━━━ Testo fornito
«Io, la kamikaze islamista sopravvissuta alla strage»

La sua storia è incredibile: arruolata contro la propria volontà dai terroristi islamici di Boko Haram per diventare una kamikaze, è sopravvissuta alle esplosioni perdendo le gambe. Siamo andati a trovarla in Ciad. Ecco il racconto di quella visita.
Il capitano Affeni dell’esercito ciadiano chiama i suoi uomini a rapporto e ordina loro di prepararsi per un’azione di guerra. Due minuti di tempo per la vestizione: mimetiche, anfibi, giberne a tracolla, volti coperti con turbanti che lasciano scorgere soltanto occhi profondi a scimitarra e caricatori inseriti nei kalashnikov. «Moral! Moral! Moral!» (Morale! Morale! Morale!) urlano i militari e il grido echeggia come un peana di guerra nella vastità del Sahel. I soldati salgono sulle piroghe e attraversano il lago Ciad, feudo dell’ISIS in terra d’Africa, scrutando attraverso la scanalatura del mirino i canneti e le paludi.
━━━━━━
━━━ Dati di ingresso
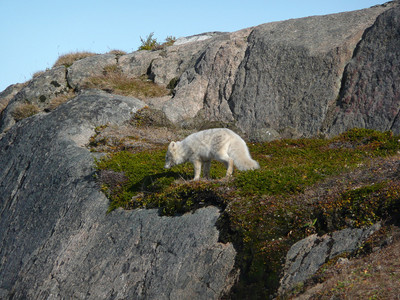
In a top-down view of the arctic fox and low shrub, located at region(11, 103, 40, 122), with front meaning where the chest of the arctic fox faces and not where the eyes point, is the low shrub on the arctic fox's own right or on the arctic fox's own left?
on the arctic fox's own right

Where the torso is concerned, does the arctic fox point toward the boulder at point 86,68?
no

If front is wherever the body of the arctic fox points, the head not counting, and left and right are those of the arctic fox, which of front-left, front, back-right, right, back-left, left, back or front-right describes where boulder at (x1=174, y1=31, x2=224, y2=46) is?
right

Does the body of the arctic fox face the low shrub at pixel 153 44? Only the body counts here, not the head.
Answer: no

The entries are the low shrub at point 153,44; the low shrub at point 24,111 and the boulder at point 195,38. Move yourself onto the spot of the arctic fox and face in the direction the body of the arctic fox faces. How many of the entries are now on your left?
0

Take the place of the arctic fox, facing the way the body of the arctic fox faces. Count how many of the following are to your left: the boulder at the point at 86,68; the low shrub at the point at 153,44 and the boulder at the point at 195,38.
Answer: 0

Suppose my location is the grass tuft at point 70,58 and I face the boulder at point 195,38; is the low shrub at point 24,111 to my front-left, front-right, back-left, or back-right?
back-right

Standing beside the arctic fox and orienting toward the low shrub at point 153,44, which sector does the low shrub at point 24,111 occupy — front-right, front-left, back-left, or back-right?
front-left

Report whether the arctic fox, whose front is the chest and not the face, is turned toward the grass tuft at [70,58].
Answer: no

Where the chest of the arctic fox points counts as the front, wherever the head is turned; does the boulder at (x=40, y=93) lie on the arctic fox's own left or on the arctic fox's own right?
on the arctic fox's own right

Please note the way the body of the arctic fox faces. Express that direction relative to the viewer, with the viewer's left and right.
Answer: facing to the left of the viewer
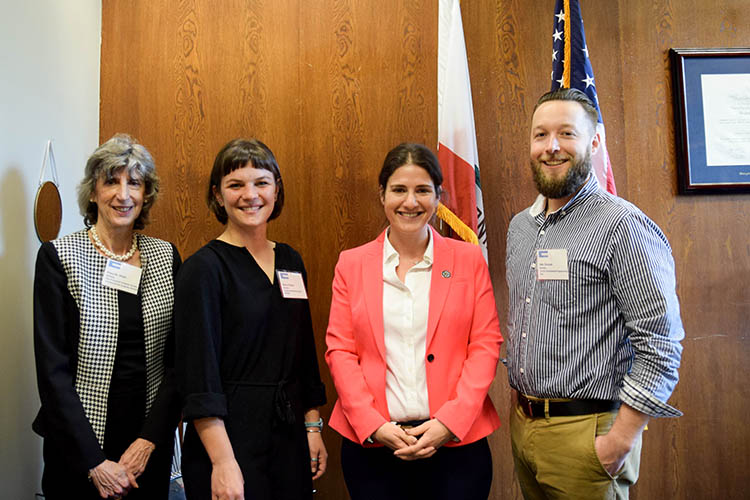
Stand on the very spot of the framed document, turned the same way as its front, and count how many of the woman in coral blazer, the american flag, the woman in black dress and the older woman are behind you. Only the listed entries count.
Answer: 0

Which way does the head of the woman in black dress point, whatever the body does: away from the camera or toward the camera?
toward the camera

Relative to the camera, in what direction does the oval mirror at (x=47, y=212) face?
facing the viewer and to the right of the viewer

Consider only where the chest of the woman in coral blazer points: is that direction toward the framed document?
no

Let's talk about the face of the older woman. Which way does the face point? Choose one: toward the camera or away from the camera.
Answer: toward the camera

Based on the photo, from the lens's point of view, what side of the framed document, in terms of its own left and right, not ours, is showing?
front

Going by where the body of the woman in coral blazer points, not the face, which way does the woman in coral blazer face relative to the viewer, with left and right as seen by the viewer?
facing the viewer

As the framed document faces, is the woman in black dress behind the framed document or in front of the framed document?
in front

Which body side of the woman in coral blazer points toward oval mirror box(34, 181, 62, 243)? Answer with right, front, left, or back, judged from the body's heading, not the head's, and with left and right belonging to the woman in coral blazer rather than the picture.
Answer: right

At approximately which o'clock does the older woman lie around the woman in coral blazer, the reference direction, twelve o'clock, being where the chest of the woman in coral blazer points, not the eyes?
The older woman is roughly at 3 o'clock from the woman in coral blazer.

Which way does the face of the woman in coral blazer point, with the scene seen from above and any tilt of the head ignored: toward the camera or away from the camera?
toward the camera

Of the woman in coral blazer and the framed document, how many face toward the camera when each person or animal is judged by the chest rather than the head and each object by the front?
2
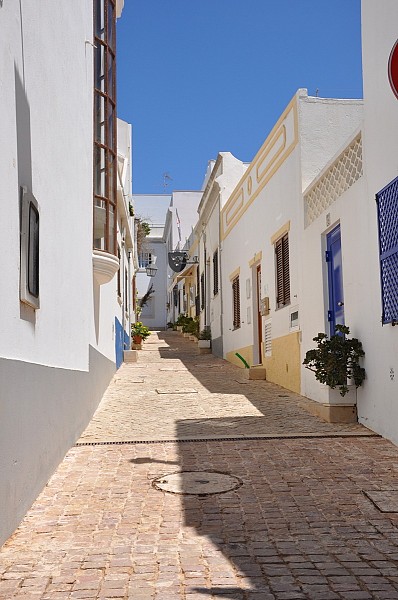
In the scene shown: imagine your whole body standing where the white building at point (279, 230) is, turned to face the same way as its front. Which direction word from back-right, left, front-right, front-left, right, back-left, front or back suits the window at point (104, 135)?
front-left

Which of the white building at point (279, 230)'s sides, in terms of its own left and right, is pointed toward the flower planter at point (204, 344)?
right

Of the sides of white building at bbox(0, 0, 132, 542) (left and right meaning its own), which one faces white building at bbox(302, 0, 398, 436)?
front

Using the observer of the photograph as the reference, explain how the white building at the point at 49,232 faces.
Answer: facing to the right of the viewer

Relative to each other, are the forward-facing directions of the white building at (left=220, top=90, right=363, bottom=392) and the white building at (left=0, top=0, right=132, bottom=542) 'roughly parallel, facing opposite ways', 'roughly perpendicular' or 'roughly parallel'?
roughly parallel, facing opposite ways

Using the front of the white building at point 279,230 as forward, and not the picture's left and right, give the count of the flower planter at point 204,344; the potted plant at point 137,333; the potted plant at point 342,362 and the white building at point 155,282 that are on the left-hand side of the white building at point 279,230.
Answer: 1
━━━━━━
━━━ Dati di ingresso
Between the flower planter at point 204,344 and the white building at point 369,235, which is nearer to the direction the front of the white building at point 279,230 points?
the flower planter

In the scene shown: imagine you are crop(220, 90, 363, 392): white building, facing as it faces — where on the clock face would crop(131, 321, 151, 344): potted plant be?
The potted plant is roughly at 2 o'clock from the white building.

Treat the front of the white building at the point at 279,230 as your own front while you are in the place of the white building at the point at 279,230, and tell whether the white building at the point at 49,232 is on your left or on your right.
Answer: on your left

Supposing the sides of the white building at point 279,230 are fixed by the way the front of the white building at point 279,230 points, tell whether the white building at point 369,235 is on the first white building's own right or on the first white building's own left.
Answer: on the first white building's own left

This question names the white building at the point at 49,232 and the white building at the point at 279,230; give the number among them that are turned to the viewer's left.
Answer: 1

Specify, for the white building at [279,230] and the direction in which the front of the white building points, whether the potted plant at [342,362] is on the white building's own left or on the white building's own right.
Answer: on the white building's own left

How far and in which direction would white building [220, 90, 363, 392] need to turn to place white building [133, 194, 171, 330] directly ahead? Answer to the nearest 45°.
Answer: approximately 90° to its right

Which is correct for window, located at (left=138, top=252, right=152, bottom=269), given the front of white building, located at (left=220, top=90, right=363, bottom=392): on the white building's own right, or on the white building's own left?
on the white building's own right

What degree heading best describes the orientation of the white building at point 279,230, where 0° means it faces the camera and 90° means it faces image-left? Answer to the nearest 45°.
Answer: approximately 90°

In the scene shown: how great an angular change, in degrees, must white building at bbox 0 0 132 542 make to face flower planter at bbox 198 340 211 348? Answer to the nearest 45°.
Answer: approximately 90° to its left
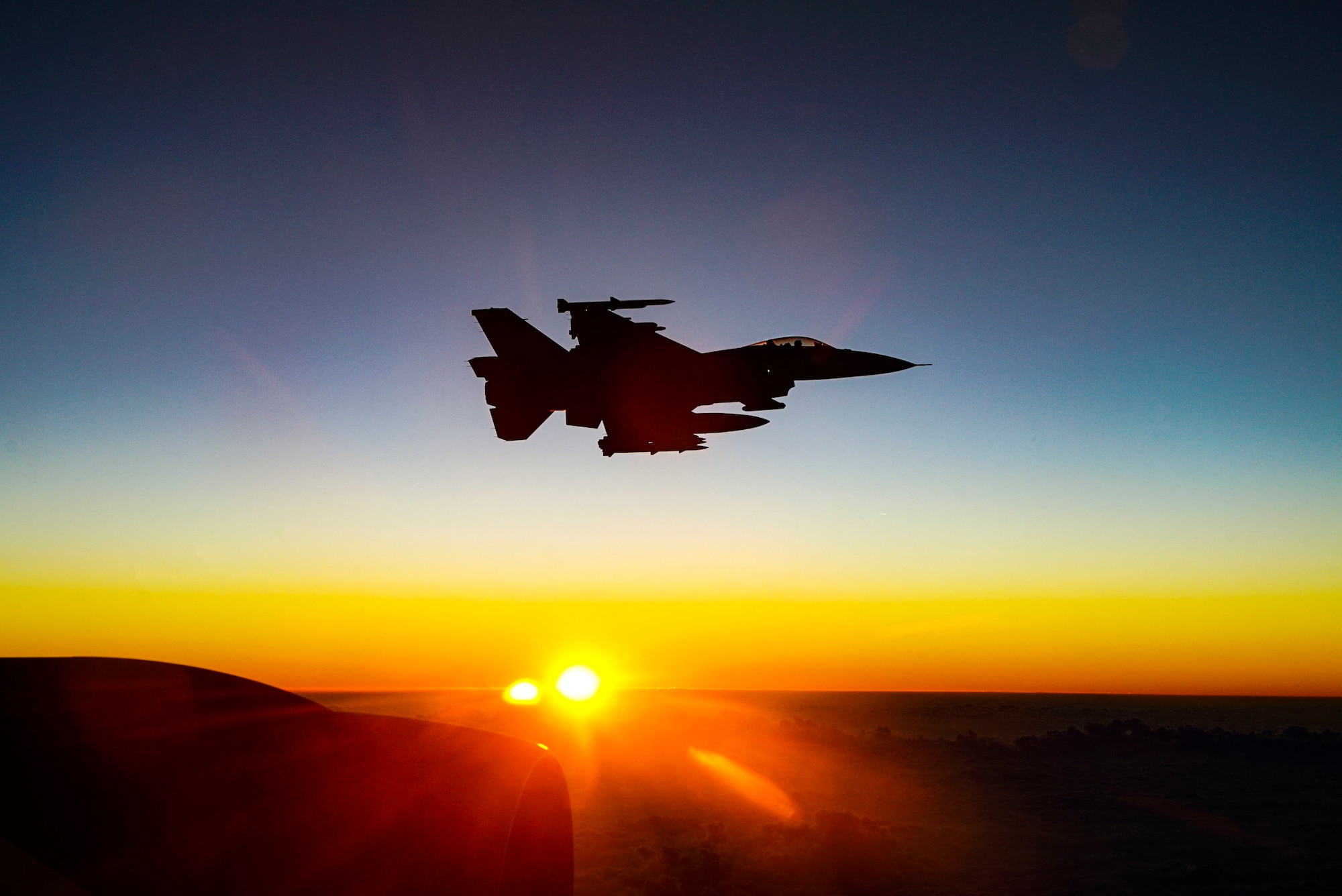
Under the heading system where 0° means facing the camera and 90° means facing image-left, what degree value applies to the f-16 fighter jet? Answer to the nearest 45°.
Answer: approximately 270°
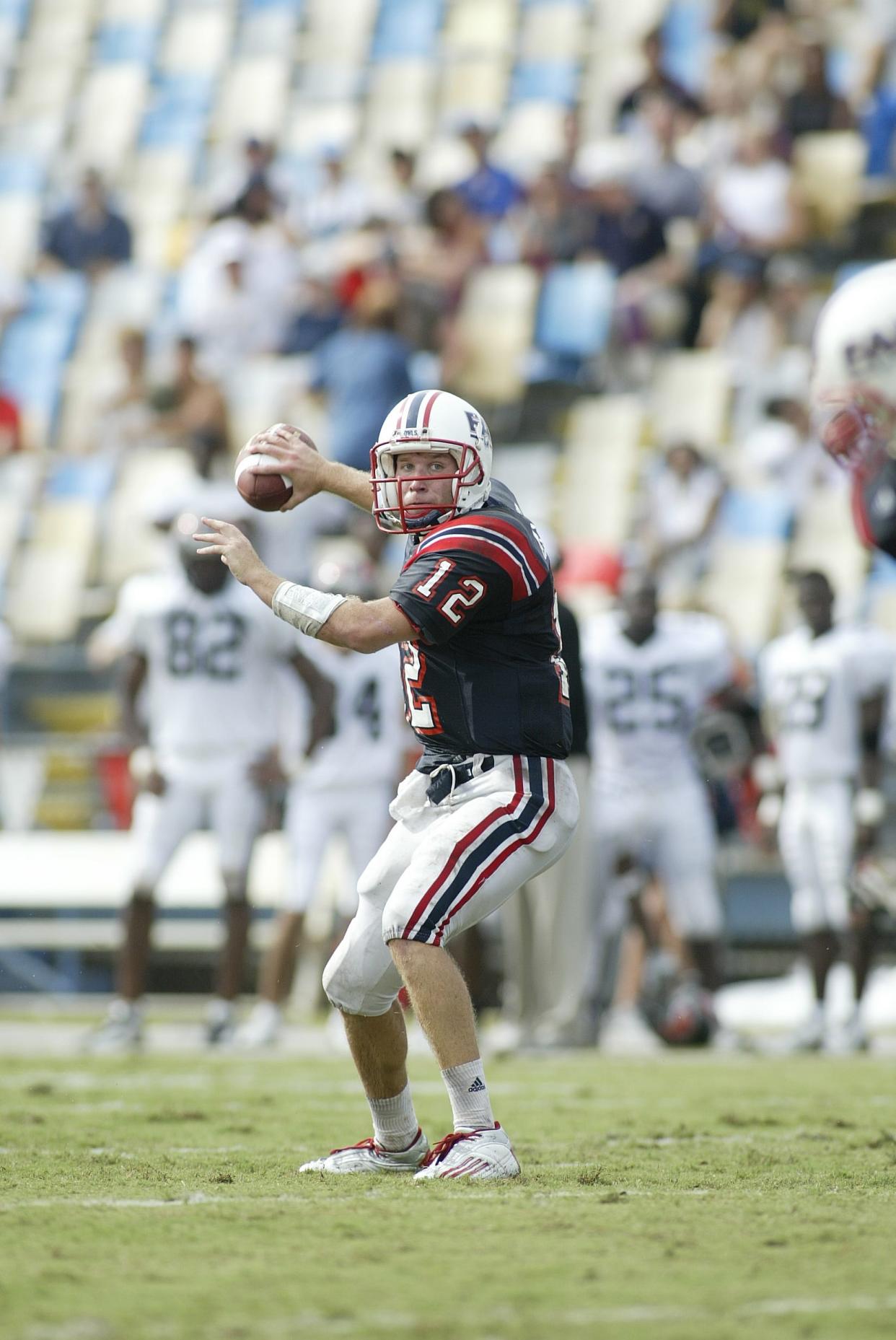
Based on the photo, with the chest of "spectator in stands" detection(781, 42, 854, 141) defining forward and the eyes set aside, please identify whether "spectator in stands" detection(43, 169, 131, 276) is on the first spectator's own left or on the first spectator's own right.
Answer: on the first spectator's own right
━━━━━━
━━━ Dati di ingresso
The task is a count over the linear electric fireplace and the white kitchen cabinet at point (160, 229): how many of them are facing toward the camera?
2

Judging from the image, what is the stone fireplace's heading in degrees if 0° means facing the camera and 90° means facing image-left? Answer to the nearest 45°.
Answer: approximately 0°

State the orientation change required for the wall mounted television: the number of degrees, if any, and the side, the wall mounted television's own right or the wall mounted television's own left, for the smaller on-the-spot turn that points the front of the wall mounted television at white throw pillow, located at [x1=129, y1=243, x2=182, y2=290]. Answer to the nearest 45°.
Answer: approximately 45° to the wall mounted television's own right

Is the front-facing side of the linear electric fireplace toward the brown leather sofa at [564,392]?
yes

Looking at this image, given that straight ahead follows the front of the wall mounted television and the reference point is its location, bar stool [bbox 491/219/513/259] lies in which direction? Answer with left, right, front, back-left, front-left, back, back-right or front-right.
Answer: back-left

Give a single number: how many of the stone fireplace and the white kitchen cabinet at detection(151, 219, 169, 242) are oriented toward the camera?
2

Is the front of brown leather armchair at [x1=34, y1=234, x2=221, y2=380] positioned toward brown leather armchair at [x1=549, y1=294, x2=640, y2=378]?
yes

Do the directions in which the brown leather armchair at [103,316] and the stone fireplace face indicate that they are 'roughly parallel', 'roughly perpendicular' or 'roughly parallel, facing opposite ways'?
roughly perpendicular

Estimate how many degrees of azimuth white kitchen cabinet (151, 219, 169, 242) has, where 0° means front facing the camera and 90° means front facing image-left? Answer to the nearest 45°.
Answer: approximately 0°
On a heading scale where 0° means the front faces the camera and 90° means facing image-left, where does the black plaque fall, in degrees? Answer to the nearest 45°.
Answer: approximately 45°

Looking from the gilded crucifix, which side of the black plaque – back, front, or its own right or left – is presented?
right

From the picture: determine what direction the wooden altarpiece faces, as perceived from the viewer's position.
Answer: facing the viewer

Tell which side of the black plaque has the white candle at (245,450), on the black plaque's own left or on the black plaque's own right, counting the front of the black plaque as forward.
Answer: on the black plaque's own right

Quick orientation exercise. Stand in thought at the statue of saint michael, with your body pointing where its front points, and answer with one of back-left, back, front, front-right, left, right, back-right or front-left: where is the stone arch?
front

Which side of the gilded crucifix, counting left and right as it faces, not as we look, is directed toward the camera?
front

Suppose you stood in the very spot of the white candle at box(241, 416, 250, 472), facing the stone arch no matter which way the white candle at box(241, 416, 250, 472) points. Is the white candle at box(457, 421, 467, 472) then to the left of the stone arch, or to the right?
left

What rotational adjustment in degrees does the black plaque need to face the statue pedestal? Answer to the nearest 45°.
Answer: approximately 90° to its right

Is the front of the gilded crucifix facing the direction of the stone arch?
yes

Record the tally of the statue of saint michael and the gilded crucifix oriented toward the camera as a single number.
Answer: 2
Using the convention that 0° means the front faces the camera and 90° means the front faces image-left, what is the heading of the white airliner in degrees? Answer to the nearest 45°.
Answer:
━━━━━━
Serie di esercizi ->
• A. Ricopi integralmente il testo sulla kamikaze sopravvissuta a Boko Haram.
• B. Riscriva i record dalla riga che contiene "This question names" alla riga che contiene "Answer: on the first spectator's own right", estremi inclusi, sostituendo "nearest" con "closest" e lasciando invariato tutto il resto. Riporti soltanto queste righe e tralasci le immagini.
Il testo e i record non hanno alcun legame reciproco.

Soluzioni dell'esercizio ->
• A.
«Io, la kamikaze islamista sopravvissuta alla strage»

La sua storia è incredibile: arruolata contro la propria volontà dai terroristi islamici di Boko Haram per diventare una kamikaze, è sopravvissuta alle esplosioni perdendo le gambe. Siamo andati a trovarla in Ciad. Ecco il racconto di quella visita.
Il capitano Affeni dell’esercito ciadiano chiama i suoi uomini a rapporto e ordina loro di prepararsi per un’azione di guerra. Due minuti di tempo per la vestizione: mimetiche, anfibi, giberne a tracolla, volti coperti con turbanti che lasciano scorgere soltanto occhi profondi a scimitarra e caricatori inseriti nei kalashnikov. «Moral! Moral! Moral!» (Morale! Morale! Morale!) urlano i militari e il grido echeggia come un peana di guerra nella vastità del Sahel. I soldati salgono sulle piroghe e attraversano il lago Ciad, feudo dell’ISIS in terra d’Africa, scrutando attraverso la scanalatura del mirino i canneti e le paludi.

• B.
This question names the white building at the point at 49,232 and the white building at the point at 279,230; give the number among them that are turned to the viewer's left.
Answer: 1

Specify, for the white building at [279,230] and the direction in which the front of the white building points, whether the potted plant at [342,362] is on the white building's own left or on the white building's own right.
Answer: on the white building's own left

How far and in which direction would white building [220, 90, 363, 392] need to turn to place white building [133, 194, 171, 330] directly ahead? Answer to the closest 45°.
Answer: approximately 90° to its right

Which is correct for window, located at (left=138, top=252, right=152, bottom=269), given the front of white building, located at (left=220, top=90, right=363, bottom=392): on the white building's own right, or on the white building's own left?
on the white building's own right

What degree heading best describes the orientation of the white building at point 279,230, where 0° means it faces the camera and 90° means it faces image-left? Answer to the closest 45°.
Answer: approximately 90°

In the scene shown: how great an angular change, in degrees, must white building at bbox 0 0 132 542 make to face flower planter at bbox 198 340 211 348? Answer to the closest 45°.
Answer: approximately 90° to its left
Under the heading system where 0° means facing the camera and 90° means facing image-left, what degree value applies to the f-16 fighter jet? Answer to the closest 45°.
Answer: approximately 270°
Based on the photo, with the chest of "spectator in stands" detection(781, 42, 854, 141) defining forward and the eyes set aside, please identify whether "spectator in stands" detection(43, 169, 131, 276) is on the first spectator's own left or on the first spectator's own right.
Answer: on the first spectator's own right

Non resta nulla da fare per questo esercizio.